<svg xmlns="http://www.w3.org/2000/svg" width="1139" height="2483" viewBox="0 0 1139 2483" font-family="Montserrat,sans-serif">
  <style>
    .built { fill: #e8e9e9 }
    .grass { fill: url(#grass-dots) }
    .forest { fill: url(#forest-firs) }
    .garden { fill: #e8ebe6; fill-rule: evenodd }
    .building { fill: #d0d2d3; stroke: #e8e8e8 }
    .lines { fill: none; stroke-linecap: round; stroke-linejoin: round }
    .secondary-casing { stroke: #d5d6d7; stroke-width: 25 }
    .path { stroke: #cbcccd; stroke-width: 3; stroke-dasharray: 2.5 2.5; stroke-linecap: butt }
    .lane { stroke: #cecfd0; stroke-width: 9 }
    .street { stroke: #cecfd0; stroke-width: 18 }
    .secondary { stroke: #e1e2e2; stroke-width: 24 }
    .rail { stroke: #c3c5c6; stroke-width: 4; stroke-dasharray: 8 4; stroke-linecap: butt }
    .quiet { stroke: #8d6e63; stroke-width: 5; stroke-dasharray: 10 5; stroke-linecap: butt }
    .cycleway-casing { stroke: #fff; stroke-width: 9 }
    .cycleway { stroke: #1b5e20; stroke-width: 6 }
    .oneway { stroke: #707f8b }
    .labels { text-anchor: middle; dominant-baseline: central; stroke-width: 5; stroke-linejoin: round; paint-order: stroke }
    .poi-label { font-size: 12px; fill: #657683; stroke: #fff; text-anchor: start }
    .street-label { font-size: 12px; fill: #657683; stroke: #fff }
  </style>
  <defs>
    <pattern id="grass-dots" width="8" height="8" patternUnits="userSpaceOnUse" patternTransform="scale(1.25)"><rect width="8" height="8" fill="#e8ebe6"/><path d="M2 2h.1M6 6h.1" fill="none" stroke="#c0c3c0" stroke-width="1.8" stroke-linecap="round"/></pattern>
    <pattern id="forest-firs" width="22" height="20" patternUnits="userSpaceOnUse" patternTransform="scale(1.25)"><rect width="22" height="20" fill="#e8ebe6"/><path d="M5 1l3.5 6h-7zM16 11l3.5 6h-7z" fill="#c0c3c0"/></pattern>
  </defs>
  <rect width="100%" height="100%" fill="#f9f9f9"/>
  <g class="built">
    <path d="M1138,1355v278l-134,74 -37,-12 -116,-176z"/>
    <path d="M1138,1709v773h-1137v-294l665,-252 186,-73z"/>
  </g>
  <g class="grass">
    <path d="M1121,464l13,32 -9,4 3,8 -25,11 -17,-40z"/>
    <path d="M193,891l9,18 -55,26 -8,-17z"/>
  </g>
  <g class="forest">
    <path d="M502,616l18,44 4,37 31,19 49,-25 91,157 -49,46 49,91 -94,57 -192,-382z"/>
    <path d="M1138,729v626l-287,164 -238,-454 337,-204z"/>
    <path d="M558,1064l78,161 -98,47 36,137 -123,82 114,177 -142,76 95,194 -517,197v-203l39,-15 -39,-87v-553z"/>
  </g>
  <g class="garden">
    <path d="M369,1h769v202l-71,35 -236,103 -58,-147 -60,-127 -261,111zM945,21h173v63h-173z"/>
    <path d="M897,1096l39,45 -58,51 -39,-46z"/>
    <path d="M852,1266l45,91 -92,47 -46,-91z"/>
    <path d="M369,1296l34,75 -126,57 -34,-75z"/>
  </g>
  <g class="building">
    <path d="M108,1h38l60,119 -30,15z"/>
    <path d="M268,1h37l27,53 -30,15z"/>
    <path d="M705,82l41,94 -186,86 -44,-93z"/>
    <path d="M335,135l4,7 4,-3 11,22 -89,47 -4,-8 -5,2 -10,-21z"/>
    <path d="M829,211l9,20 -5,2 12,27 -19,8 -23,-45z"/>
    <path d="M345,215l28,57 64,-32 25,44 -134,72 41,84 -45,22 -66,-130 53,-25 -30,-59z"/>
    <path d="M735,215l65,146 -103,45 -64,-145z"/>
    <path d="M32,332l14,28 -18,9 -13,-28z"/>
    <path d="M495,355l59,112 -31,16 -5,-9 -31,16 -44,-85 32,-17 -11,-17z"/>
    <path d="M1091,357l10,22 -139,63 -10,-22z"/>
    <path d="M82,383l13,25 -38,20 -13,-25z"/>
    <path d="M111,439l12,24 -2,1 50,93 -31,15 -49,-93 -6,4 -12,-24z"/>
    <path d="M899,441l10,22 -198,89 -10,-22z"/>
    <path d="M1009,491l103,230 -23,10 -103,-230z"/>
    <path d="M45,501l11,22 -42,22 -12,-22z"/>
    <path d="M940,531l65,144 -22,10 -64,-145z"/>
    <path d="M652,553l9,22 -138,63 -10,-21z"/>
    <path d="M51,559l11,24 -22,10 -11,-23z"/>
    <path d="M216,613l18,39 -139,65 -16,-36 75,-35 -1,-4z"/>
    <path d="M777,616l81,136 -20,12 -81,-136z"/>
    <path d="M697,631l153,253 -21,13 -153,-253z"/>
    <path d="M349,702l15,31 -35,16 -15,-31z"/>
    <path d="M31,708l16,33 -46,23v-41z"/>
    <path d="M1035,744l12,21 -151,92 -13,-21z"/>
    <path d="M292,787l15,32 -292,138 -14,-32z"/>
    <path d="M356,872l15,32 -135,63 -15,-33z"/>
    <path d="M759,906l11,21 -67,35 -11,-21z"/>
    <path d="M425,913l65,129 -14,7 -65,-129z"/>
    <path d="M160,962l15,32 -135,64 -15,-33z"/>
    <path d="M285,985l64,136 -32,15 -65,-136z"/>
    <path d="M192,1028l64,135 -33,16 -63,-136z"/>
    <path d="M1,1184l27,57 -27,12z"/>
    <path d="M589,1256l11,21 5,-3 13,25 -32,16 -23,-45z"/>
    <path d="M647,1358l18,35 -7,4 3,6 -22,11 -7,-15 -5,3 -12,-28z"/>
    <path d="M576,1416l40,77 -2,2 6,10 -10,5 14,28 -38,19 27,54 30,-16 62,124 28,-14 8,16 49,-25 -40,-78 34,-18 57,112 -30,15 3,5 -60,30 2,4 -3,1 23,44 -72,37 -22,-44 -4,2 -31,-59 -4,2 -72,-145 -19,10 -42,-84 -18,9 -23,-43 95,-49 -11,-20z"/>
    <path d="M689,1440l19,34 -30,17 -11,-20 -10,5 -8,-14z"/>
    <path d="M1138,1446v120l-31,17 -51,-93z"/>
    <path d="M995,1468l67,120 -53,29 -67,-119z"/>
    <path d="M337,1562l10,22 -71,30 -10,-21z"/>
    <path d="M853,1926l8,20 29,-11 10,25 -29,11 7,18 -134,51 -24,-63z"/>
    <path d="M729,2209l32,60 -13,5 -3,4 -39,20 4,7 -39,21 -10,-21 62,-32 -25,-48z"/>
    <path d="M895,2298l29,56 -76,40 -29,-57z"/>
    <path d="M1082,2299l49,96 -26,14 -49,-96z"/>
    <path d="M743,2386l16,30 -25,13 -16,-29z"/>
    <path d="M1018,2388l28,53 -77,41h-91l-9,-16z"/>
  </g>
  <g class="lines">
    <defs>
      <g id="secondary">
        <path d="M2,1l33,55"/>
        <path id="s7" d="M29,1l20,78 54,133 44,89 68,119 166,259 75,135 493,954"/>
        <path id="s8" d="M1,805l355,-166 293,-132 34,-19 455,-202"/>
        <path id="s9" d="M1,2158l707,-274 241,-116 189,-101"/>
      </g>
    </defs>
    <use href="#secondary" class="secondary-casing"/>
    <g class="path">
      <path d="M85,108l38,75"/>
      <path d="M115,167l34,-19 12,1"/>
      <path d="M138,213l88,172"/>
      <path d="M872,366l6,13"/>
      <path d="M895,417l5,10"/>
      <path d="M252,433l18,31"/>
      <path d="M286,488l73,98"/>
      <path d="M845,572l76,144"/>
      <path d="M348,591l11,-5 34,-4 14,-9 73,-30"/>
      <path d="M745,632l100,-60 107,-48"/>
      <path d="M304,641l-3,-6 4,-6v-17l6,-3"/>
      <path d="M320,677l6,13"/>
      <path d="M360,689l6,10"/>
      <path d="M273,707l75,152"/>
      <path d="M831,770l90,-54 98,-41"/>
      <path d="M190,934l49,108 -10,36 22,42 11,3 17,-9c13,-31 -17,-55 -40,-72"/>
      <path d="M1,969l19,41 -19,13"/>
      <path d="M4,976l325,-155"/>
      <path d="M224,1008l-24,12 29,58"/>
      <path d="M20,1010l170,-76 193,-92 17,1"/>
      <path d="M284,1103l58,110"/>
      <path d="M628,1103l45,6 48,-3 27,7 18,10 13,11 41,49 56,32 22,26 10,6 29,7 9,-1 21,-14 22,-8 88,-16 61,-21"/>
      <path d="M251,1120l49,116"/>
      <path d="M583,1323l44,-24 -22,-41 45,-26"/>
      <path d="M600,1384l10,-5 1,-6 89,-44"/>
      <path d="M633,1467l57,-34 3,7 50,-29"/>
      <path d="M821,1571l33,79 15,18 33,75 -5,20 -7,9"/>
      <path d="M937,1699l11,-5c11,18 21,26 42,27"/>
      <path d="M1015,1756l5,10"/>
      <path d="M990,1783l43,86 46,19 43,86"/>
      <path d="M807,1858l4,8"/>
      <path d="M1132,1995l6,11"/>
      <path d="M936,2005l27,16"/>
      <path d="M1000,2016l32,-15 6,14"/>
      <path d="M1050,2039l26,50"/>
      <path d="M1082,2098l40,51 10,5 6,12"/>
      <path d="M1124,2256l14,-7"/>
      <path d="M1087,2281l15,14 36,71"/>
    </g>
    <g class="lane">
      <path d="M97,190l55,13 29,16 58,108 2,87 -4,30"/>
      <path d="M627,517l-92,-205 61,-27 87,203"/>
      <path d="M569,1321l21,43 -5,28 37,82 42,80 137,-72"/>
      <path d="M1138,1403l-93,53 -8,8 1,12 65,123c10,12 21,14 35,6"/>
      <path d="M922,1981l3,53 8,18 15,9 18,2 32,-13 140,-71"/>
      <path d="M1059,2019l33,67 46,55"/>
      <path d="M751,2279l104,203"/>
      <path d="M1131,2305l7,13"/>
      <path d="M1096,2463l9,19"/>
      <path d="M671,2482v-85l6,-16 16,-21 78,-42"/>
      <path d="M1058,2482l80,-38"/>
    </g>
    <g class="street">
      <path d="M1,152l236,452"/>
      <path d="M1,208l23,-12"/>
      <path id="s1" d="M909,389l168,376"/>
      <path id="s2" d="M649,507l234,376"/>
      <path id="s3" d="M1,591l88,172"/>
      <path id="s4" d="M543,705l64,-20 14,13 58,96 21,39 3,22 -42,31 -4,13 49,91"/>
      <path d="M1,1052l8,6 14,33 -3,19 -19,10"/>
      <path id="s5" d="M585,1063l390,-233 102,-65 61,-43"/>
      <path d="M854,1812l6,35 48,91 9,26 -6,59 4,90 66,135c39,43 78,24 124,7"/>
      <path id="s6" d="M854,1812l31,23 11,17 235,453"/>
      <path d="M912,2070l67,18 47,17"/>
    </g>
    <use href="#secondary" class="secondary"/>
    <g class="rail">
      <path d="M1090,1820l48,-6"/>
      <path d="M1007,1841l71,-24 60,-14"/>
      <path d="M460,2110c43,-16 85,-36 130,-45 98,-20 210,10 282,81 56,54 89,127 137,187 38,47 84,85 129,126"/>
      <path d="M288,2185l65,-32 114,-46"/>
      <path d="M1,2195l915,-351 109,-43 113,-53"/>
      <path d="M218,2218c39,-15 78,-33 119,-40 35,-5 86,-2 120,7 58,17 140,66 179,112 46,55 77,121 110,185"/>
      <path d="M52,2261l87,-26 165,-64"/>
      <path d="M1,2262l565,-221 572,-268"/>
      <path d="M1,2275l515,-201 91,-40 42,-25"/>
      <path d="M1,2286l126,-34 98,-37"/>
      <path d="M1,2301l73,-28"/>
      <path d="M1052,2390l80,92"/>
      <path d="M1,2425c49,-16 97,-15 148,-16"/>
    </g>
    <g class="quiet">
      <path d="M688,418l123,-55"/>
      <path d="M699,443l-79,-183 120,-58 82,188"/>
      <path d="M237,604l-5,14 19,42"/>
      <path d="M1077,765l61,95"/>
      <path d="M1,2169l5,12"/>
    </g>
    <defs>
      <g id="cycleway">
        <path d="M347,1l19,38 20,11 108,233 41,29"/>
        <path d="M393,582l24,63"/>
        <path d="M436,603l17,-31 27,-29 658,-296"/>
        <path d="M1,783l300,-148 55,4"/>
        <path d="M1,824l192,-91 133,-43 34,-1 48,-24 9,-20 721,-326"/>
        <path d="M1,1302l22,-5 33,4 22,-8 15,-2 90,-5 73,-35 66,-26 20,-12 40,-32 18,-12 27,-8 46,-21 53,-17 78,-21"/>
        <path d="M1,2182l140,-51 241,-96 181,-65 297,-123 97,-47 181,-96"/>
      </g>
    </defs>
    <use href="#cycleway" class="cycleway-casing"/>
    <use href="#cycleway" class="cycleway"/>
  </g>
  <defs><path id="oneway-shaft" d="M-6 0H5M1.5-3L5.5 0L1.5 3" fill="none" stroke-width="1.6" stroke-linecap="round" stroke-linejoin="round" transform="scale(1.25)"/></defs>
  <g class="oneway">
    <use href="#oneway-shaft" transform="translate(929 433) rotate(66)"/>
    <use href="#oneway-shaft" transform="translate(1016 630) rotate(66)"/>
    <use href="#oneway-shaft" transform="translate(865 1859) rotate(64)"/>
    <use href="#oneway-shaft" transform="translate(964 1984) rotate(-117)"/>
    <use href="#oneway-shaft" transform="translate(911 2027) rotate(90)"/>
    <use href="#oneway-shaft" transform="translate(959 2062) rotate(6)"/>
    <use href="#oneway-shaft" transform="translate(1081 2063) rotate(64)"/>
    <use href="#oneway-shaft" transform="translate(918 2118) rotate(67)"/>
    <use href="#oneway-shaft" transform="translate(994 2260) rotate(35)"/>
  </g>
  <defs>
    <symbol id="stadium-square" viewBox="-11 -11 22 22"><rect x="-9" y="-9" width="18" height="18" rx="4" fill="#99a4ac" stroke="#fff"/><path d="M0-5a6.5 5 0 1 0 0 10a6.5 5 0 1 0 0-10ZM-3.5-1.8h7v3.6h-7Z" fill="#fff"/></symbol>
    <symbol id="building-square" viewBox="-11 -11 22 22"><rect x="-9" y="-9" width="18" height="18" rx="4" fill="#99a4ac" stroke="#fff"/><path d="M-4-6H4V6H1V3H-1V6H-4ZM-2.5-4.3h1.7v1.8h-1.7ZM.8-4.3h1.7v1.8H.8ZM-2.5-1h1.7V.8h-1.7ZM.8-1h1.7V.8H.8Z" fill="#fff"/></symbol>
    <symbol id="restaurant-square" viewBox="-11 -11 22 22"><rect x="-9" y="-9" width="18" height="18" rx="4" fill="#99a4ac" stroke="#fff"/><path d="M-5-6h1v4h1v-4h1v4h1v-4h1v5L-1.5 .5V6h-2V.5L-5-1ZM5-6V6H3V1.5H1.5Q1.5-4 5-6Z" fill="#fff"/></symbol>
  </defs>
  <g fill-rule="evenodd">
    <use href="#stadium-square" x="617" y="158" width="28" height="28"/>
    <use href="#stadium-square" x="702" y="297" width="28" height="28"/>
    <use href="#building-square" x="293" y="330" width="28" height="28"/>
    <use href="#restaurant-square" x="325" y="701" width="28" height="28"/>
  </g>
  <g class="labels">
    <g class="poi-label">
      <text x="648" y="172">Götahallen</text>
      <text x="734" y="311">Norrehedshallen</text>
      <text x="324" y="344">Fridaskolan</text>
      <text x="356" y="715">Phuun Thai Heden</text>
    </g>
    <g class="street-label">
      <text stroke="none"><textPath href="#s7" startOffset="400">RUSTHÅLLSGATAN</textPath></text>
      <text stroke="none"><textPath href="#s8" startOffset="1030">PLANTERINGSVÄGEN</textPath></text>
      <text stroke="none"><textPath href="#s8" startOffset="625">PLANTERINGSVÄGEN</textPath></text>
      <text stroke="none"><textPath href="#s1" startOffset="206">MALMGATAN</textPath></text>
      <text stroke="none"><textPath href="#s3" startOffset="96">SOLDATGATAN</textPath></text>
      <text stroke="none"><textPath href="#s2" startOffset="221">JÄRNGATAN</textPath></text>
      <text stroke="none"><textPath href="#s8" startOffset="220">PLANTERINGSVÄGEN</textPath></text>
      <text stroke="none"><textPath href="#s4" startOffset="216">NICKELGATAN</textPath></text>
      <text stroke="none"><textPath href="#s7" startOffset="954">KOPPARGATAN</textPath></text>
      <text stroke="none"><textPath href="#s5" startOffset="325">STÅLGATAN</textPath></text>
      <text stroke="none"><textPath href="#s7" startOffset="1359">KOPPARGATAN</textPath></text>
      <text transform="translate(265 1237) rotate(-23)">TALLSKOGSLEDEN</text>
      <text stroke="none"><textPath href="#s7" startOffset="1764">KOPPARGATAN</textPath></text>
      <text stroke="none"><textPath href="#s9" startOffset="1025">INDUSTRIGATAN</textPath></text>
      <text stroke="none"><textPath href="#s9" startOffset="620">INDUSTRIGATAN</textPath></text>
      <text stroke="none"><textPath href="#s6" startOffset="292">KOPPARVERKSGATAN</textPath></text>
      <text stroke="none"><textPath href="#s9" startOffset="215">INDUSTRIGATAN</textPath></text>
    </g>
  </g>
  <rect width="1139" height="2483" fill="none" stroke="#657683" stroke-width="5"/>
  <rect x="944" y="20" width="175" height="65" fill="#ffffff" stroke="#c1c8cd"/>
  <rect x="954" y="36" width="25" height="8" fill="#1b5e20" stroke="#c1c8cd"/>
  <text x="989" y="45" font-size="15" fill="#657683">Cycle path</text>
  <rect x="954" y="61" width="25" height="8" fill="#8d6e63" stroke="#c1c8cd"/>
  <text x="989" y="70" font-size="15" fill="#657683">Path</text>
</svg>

• • •

- [Exercise description]:
Go through the material above, and wherever a line contains the string "lines", return it.

- [Result]:
    .lines { fill: none; stroke-linecap: round; stroke-linejoin: round }
  <g class="lines">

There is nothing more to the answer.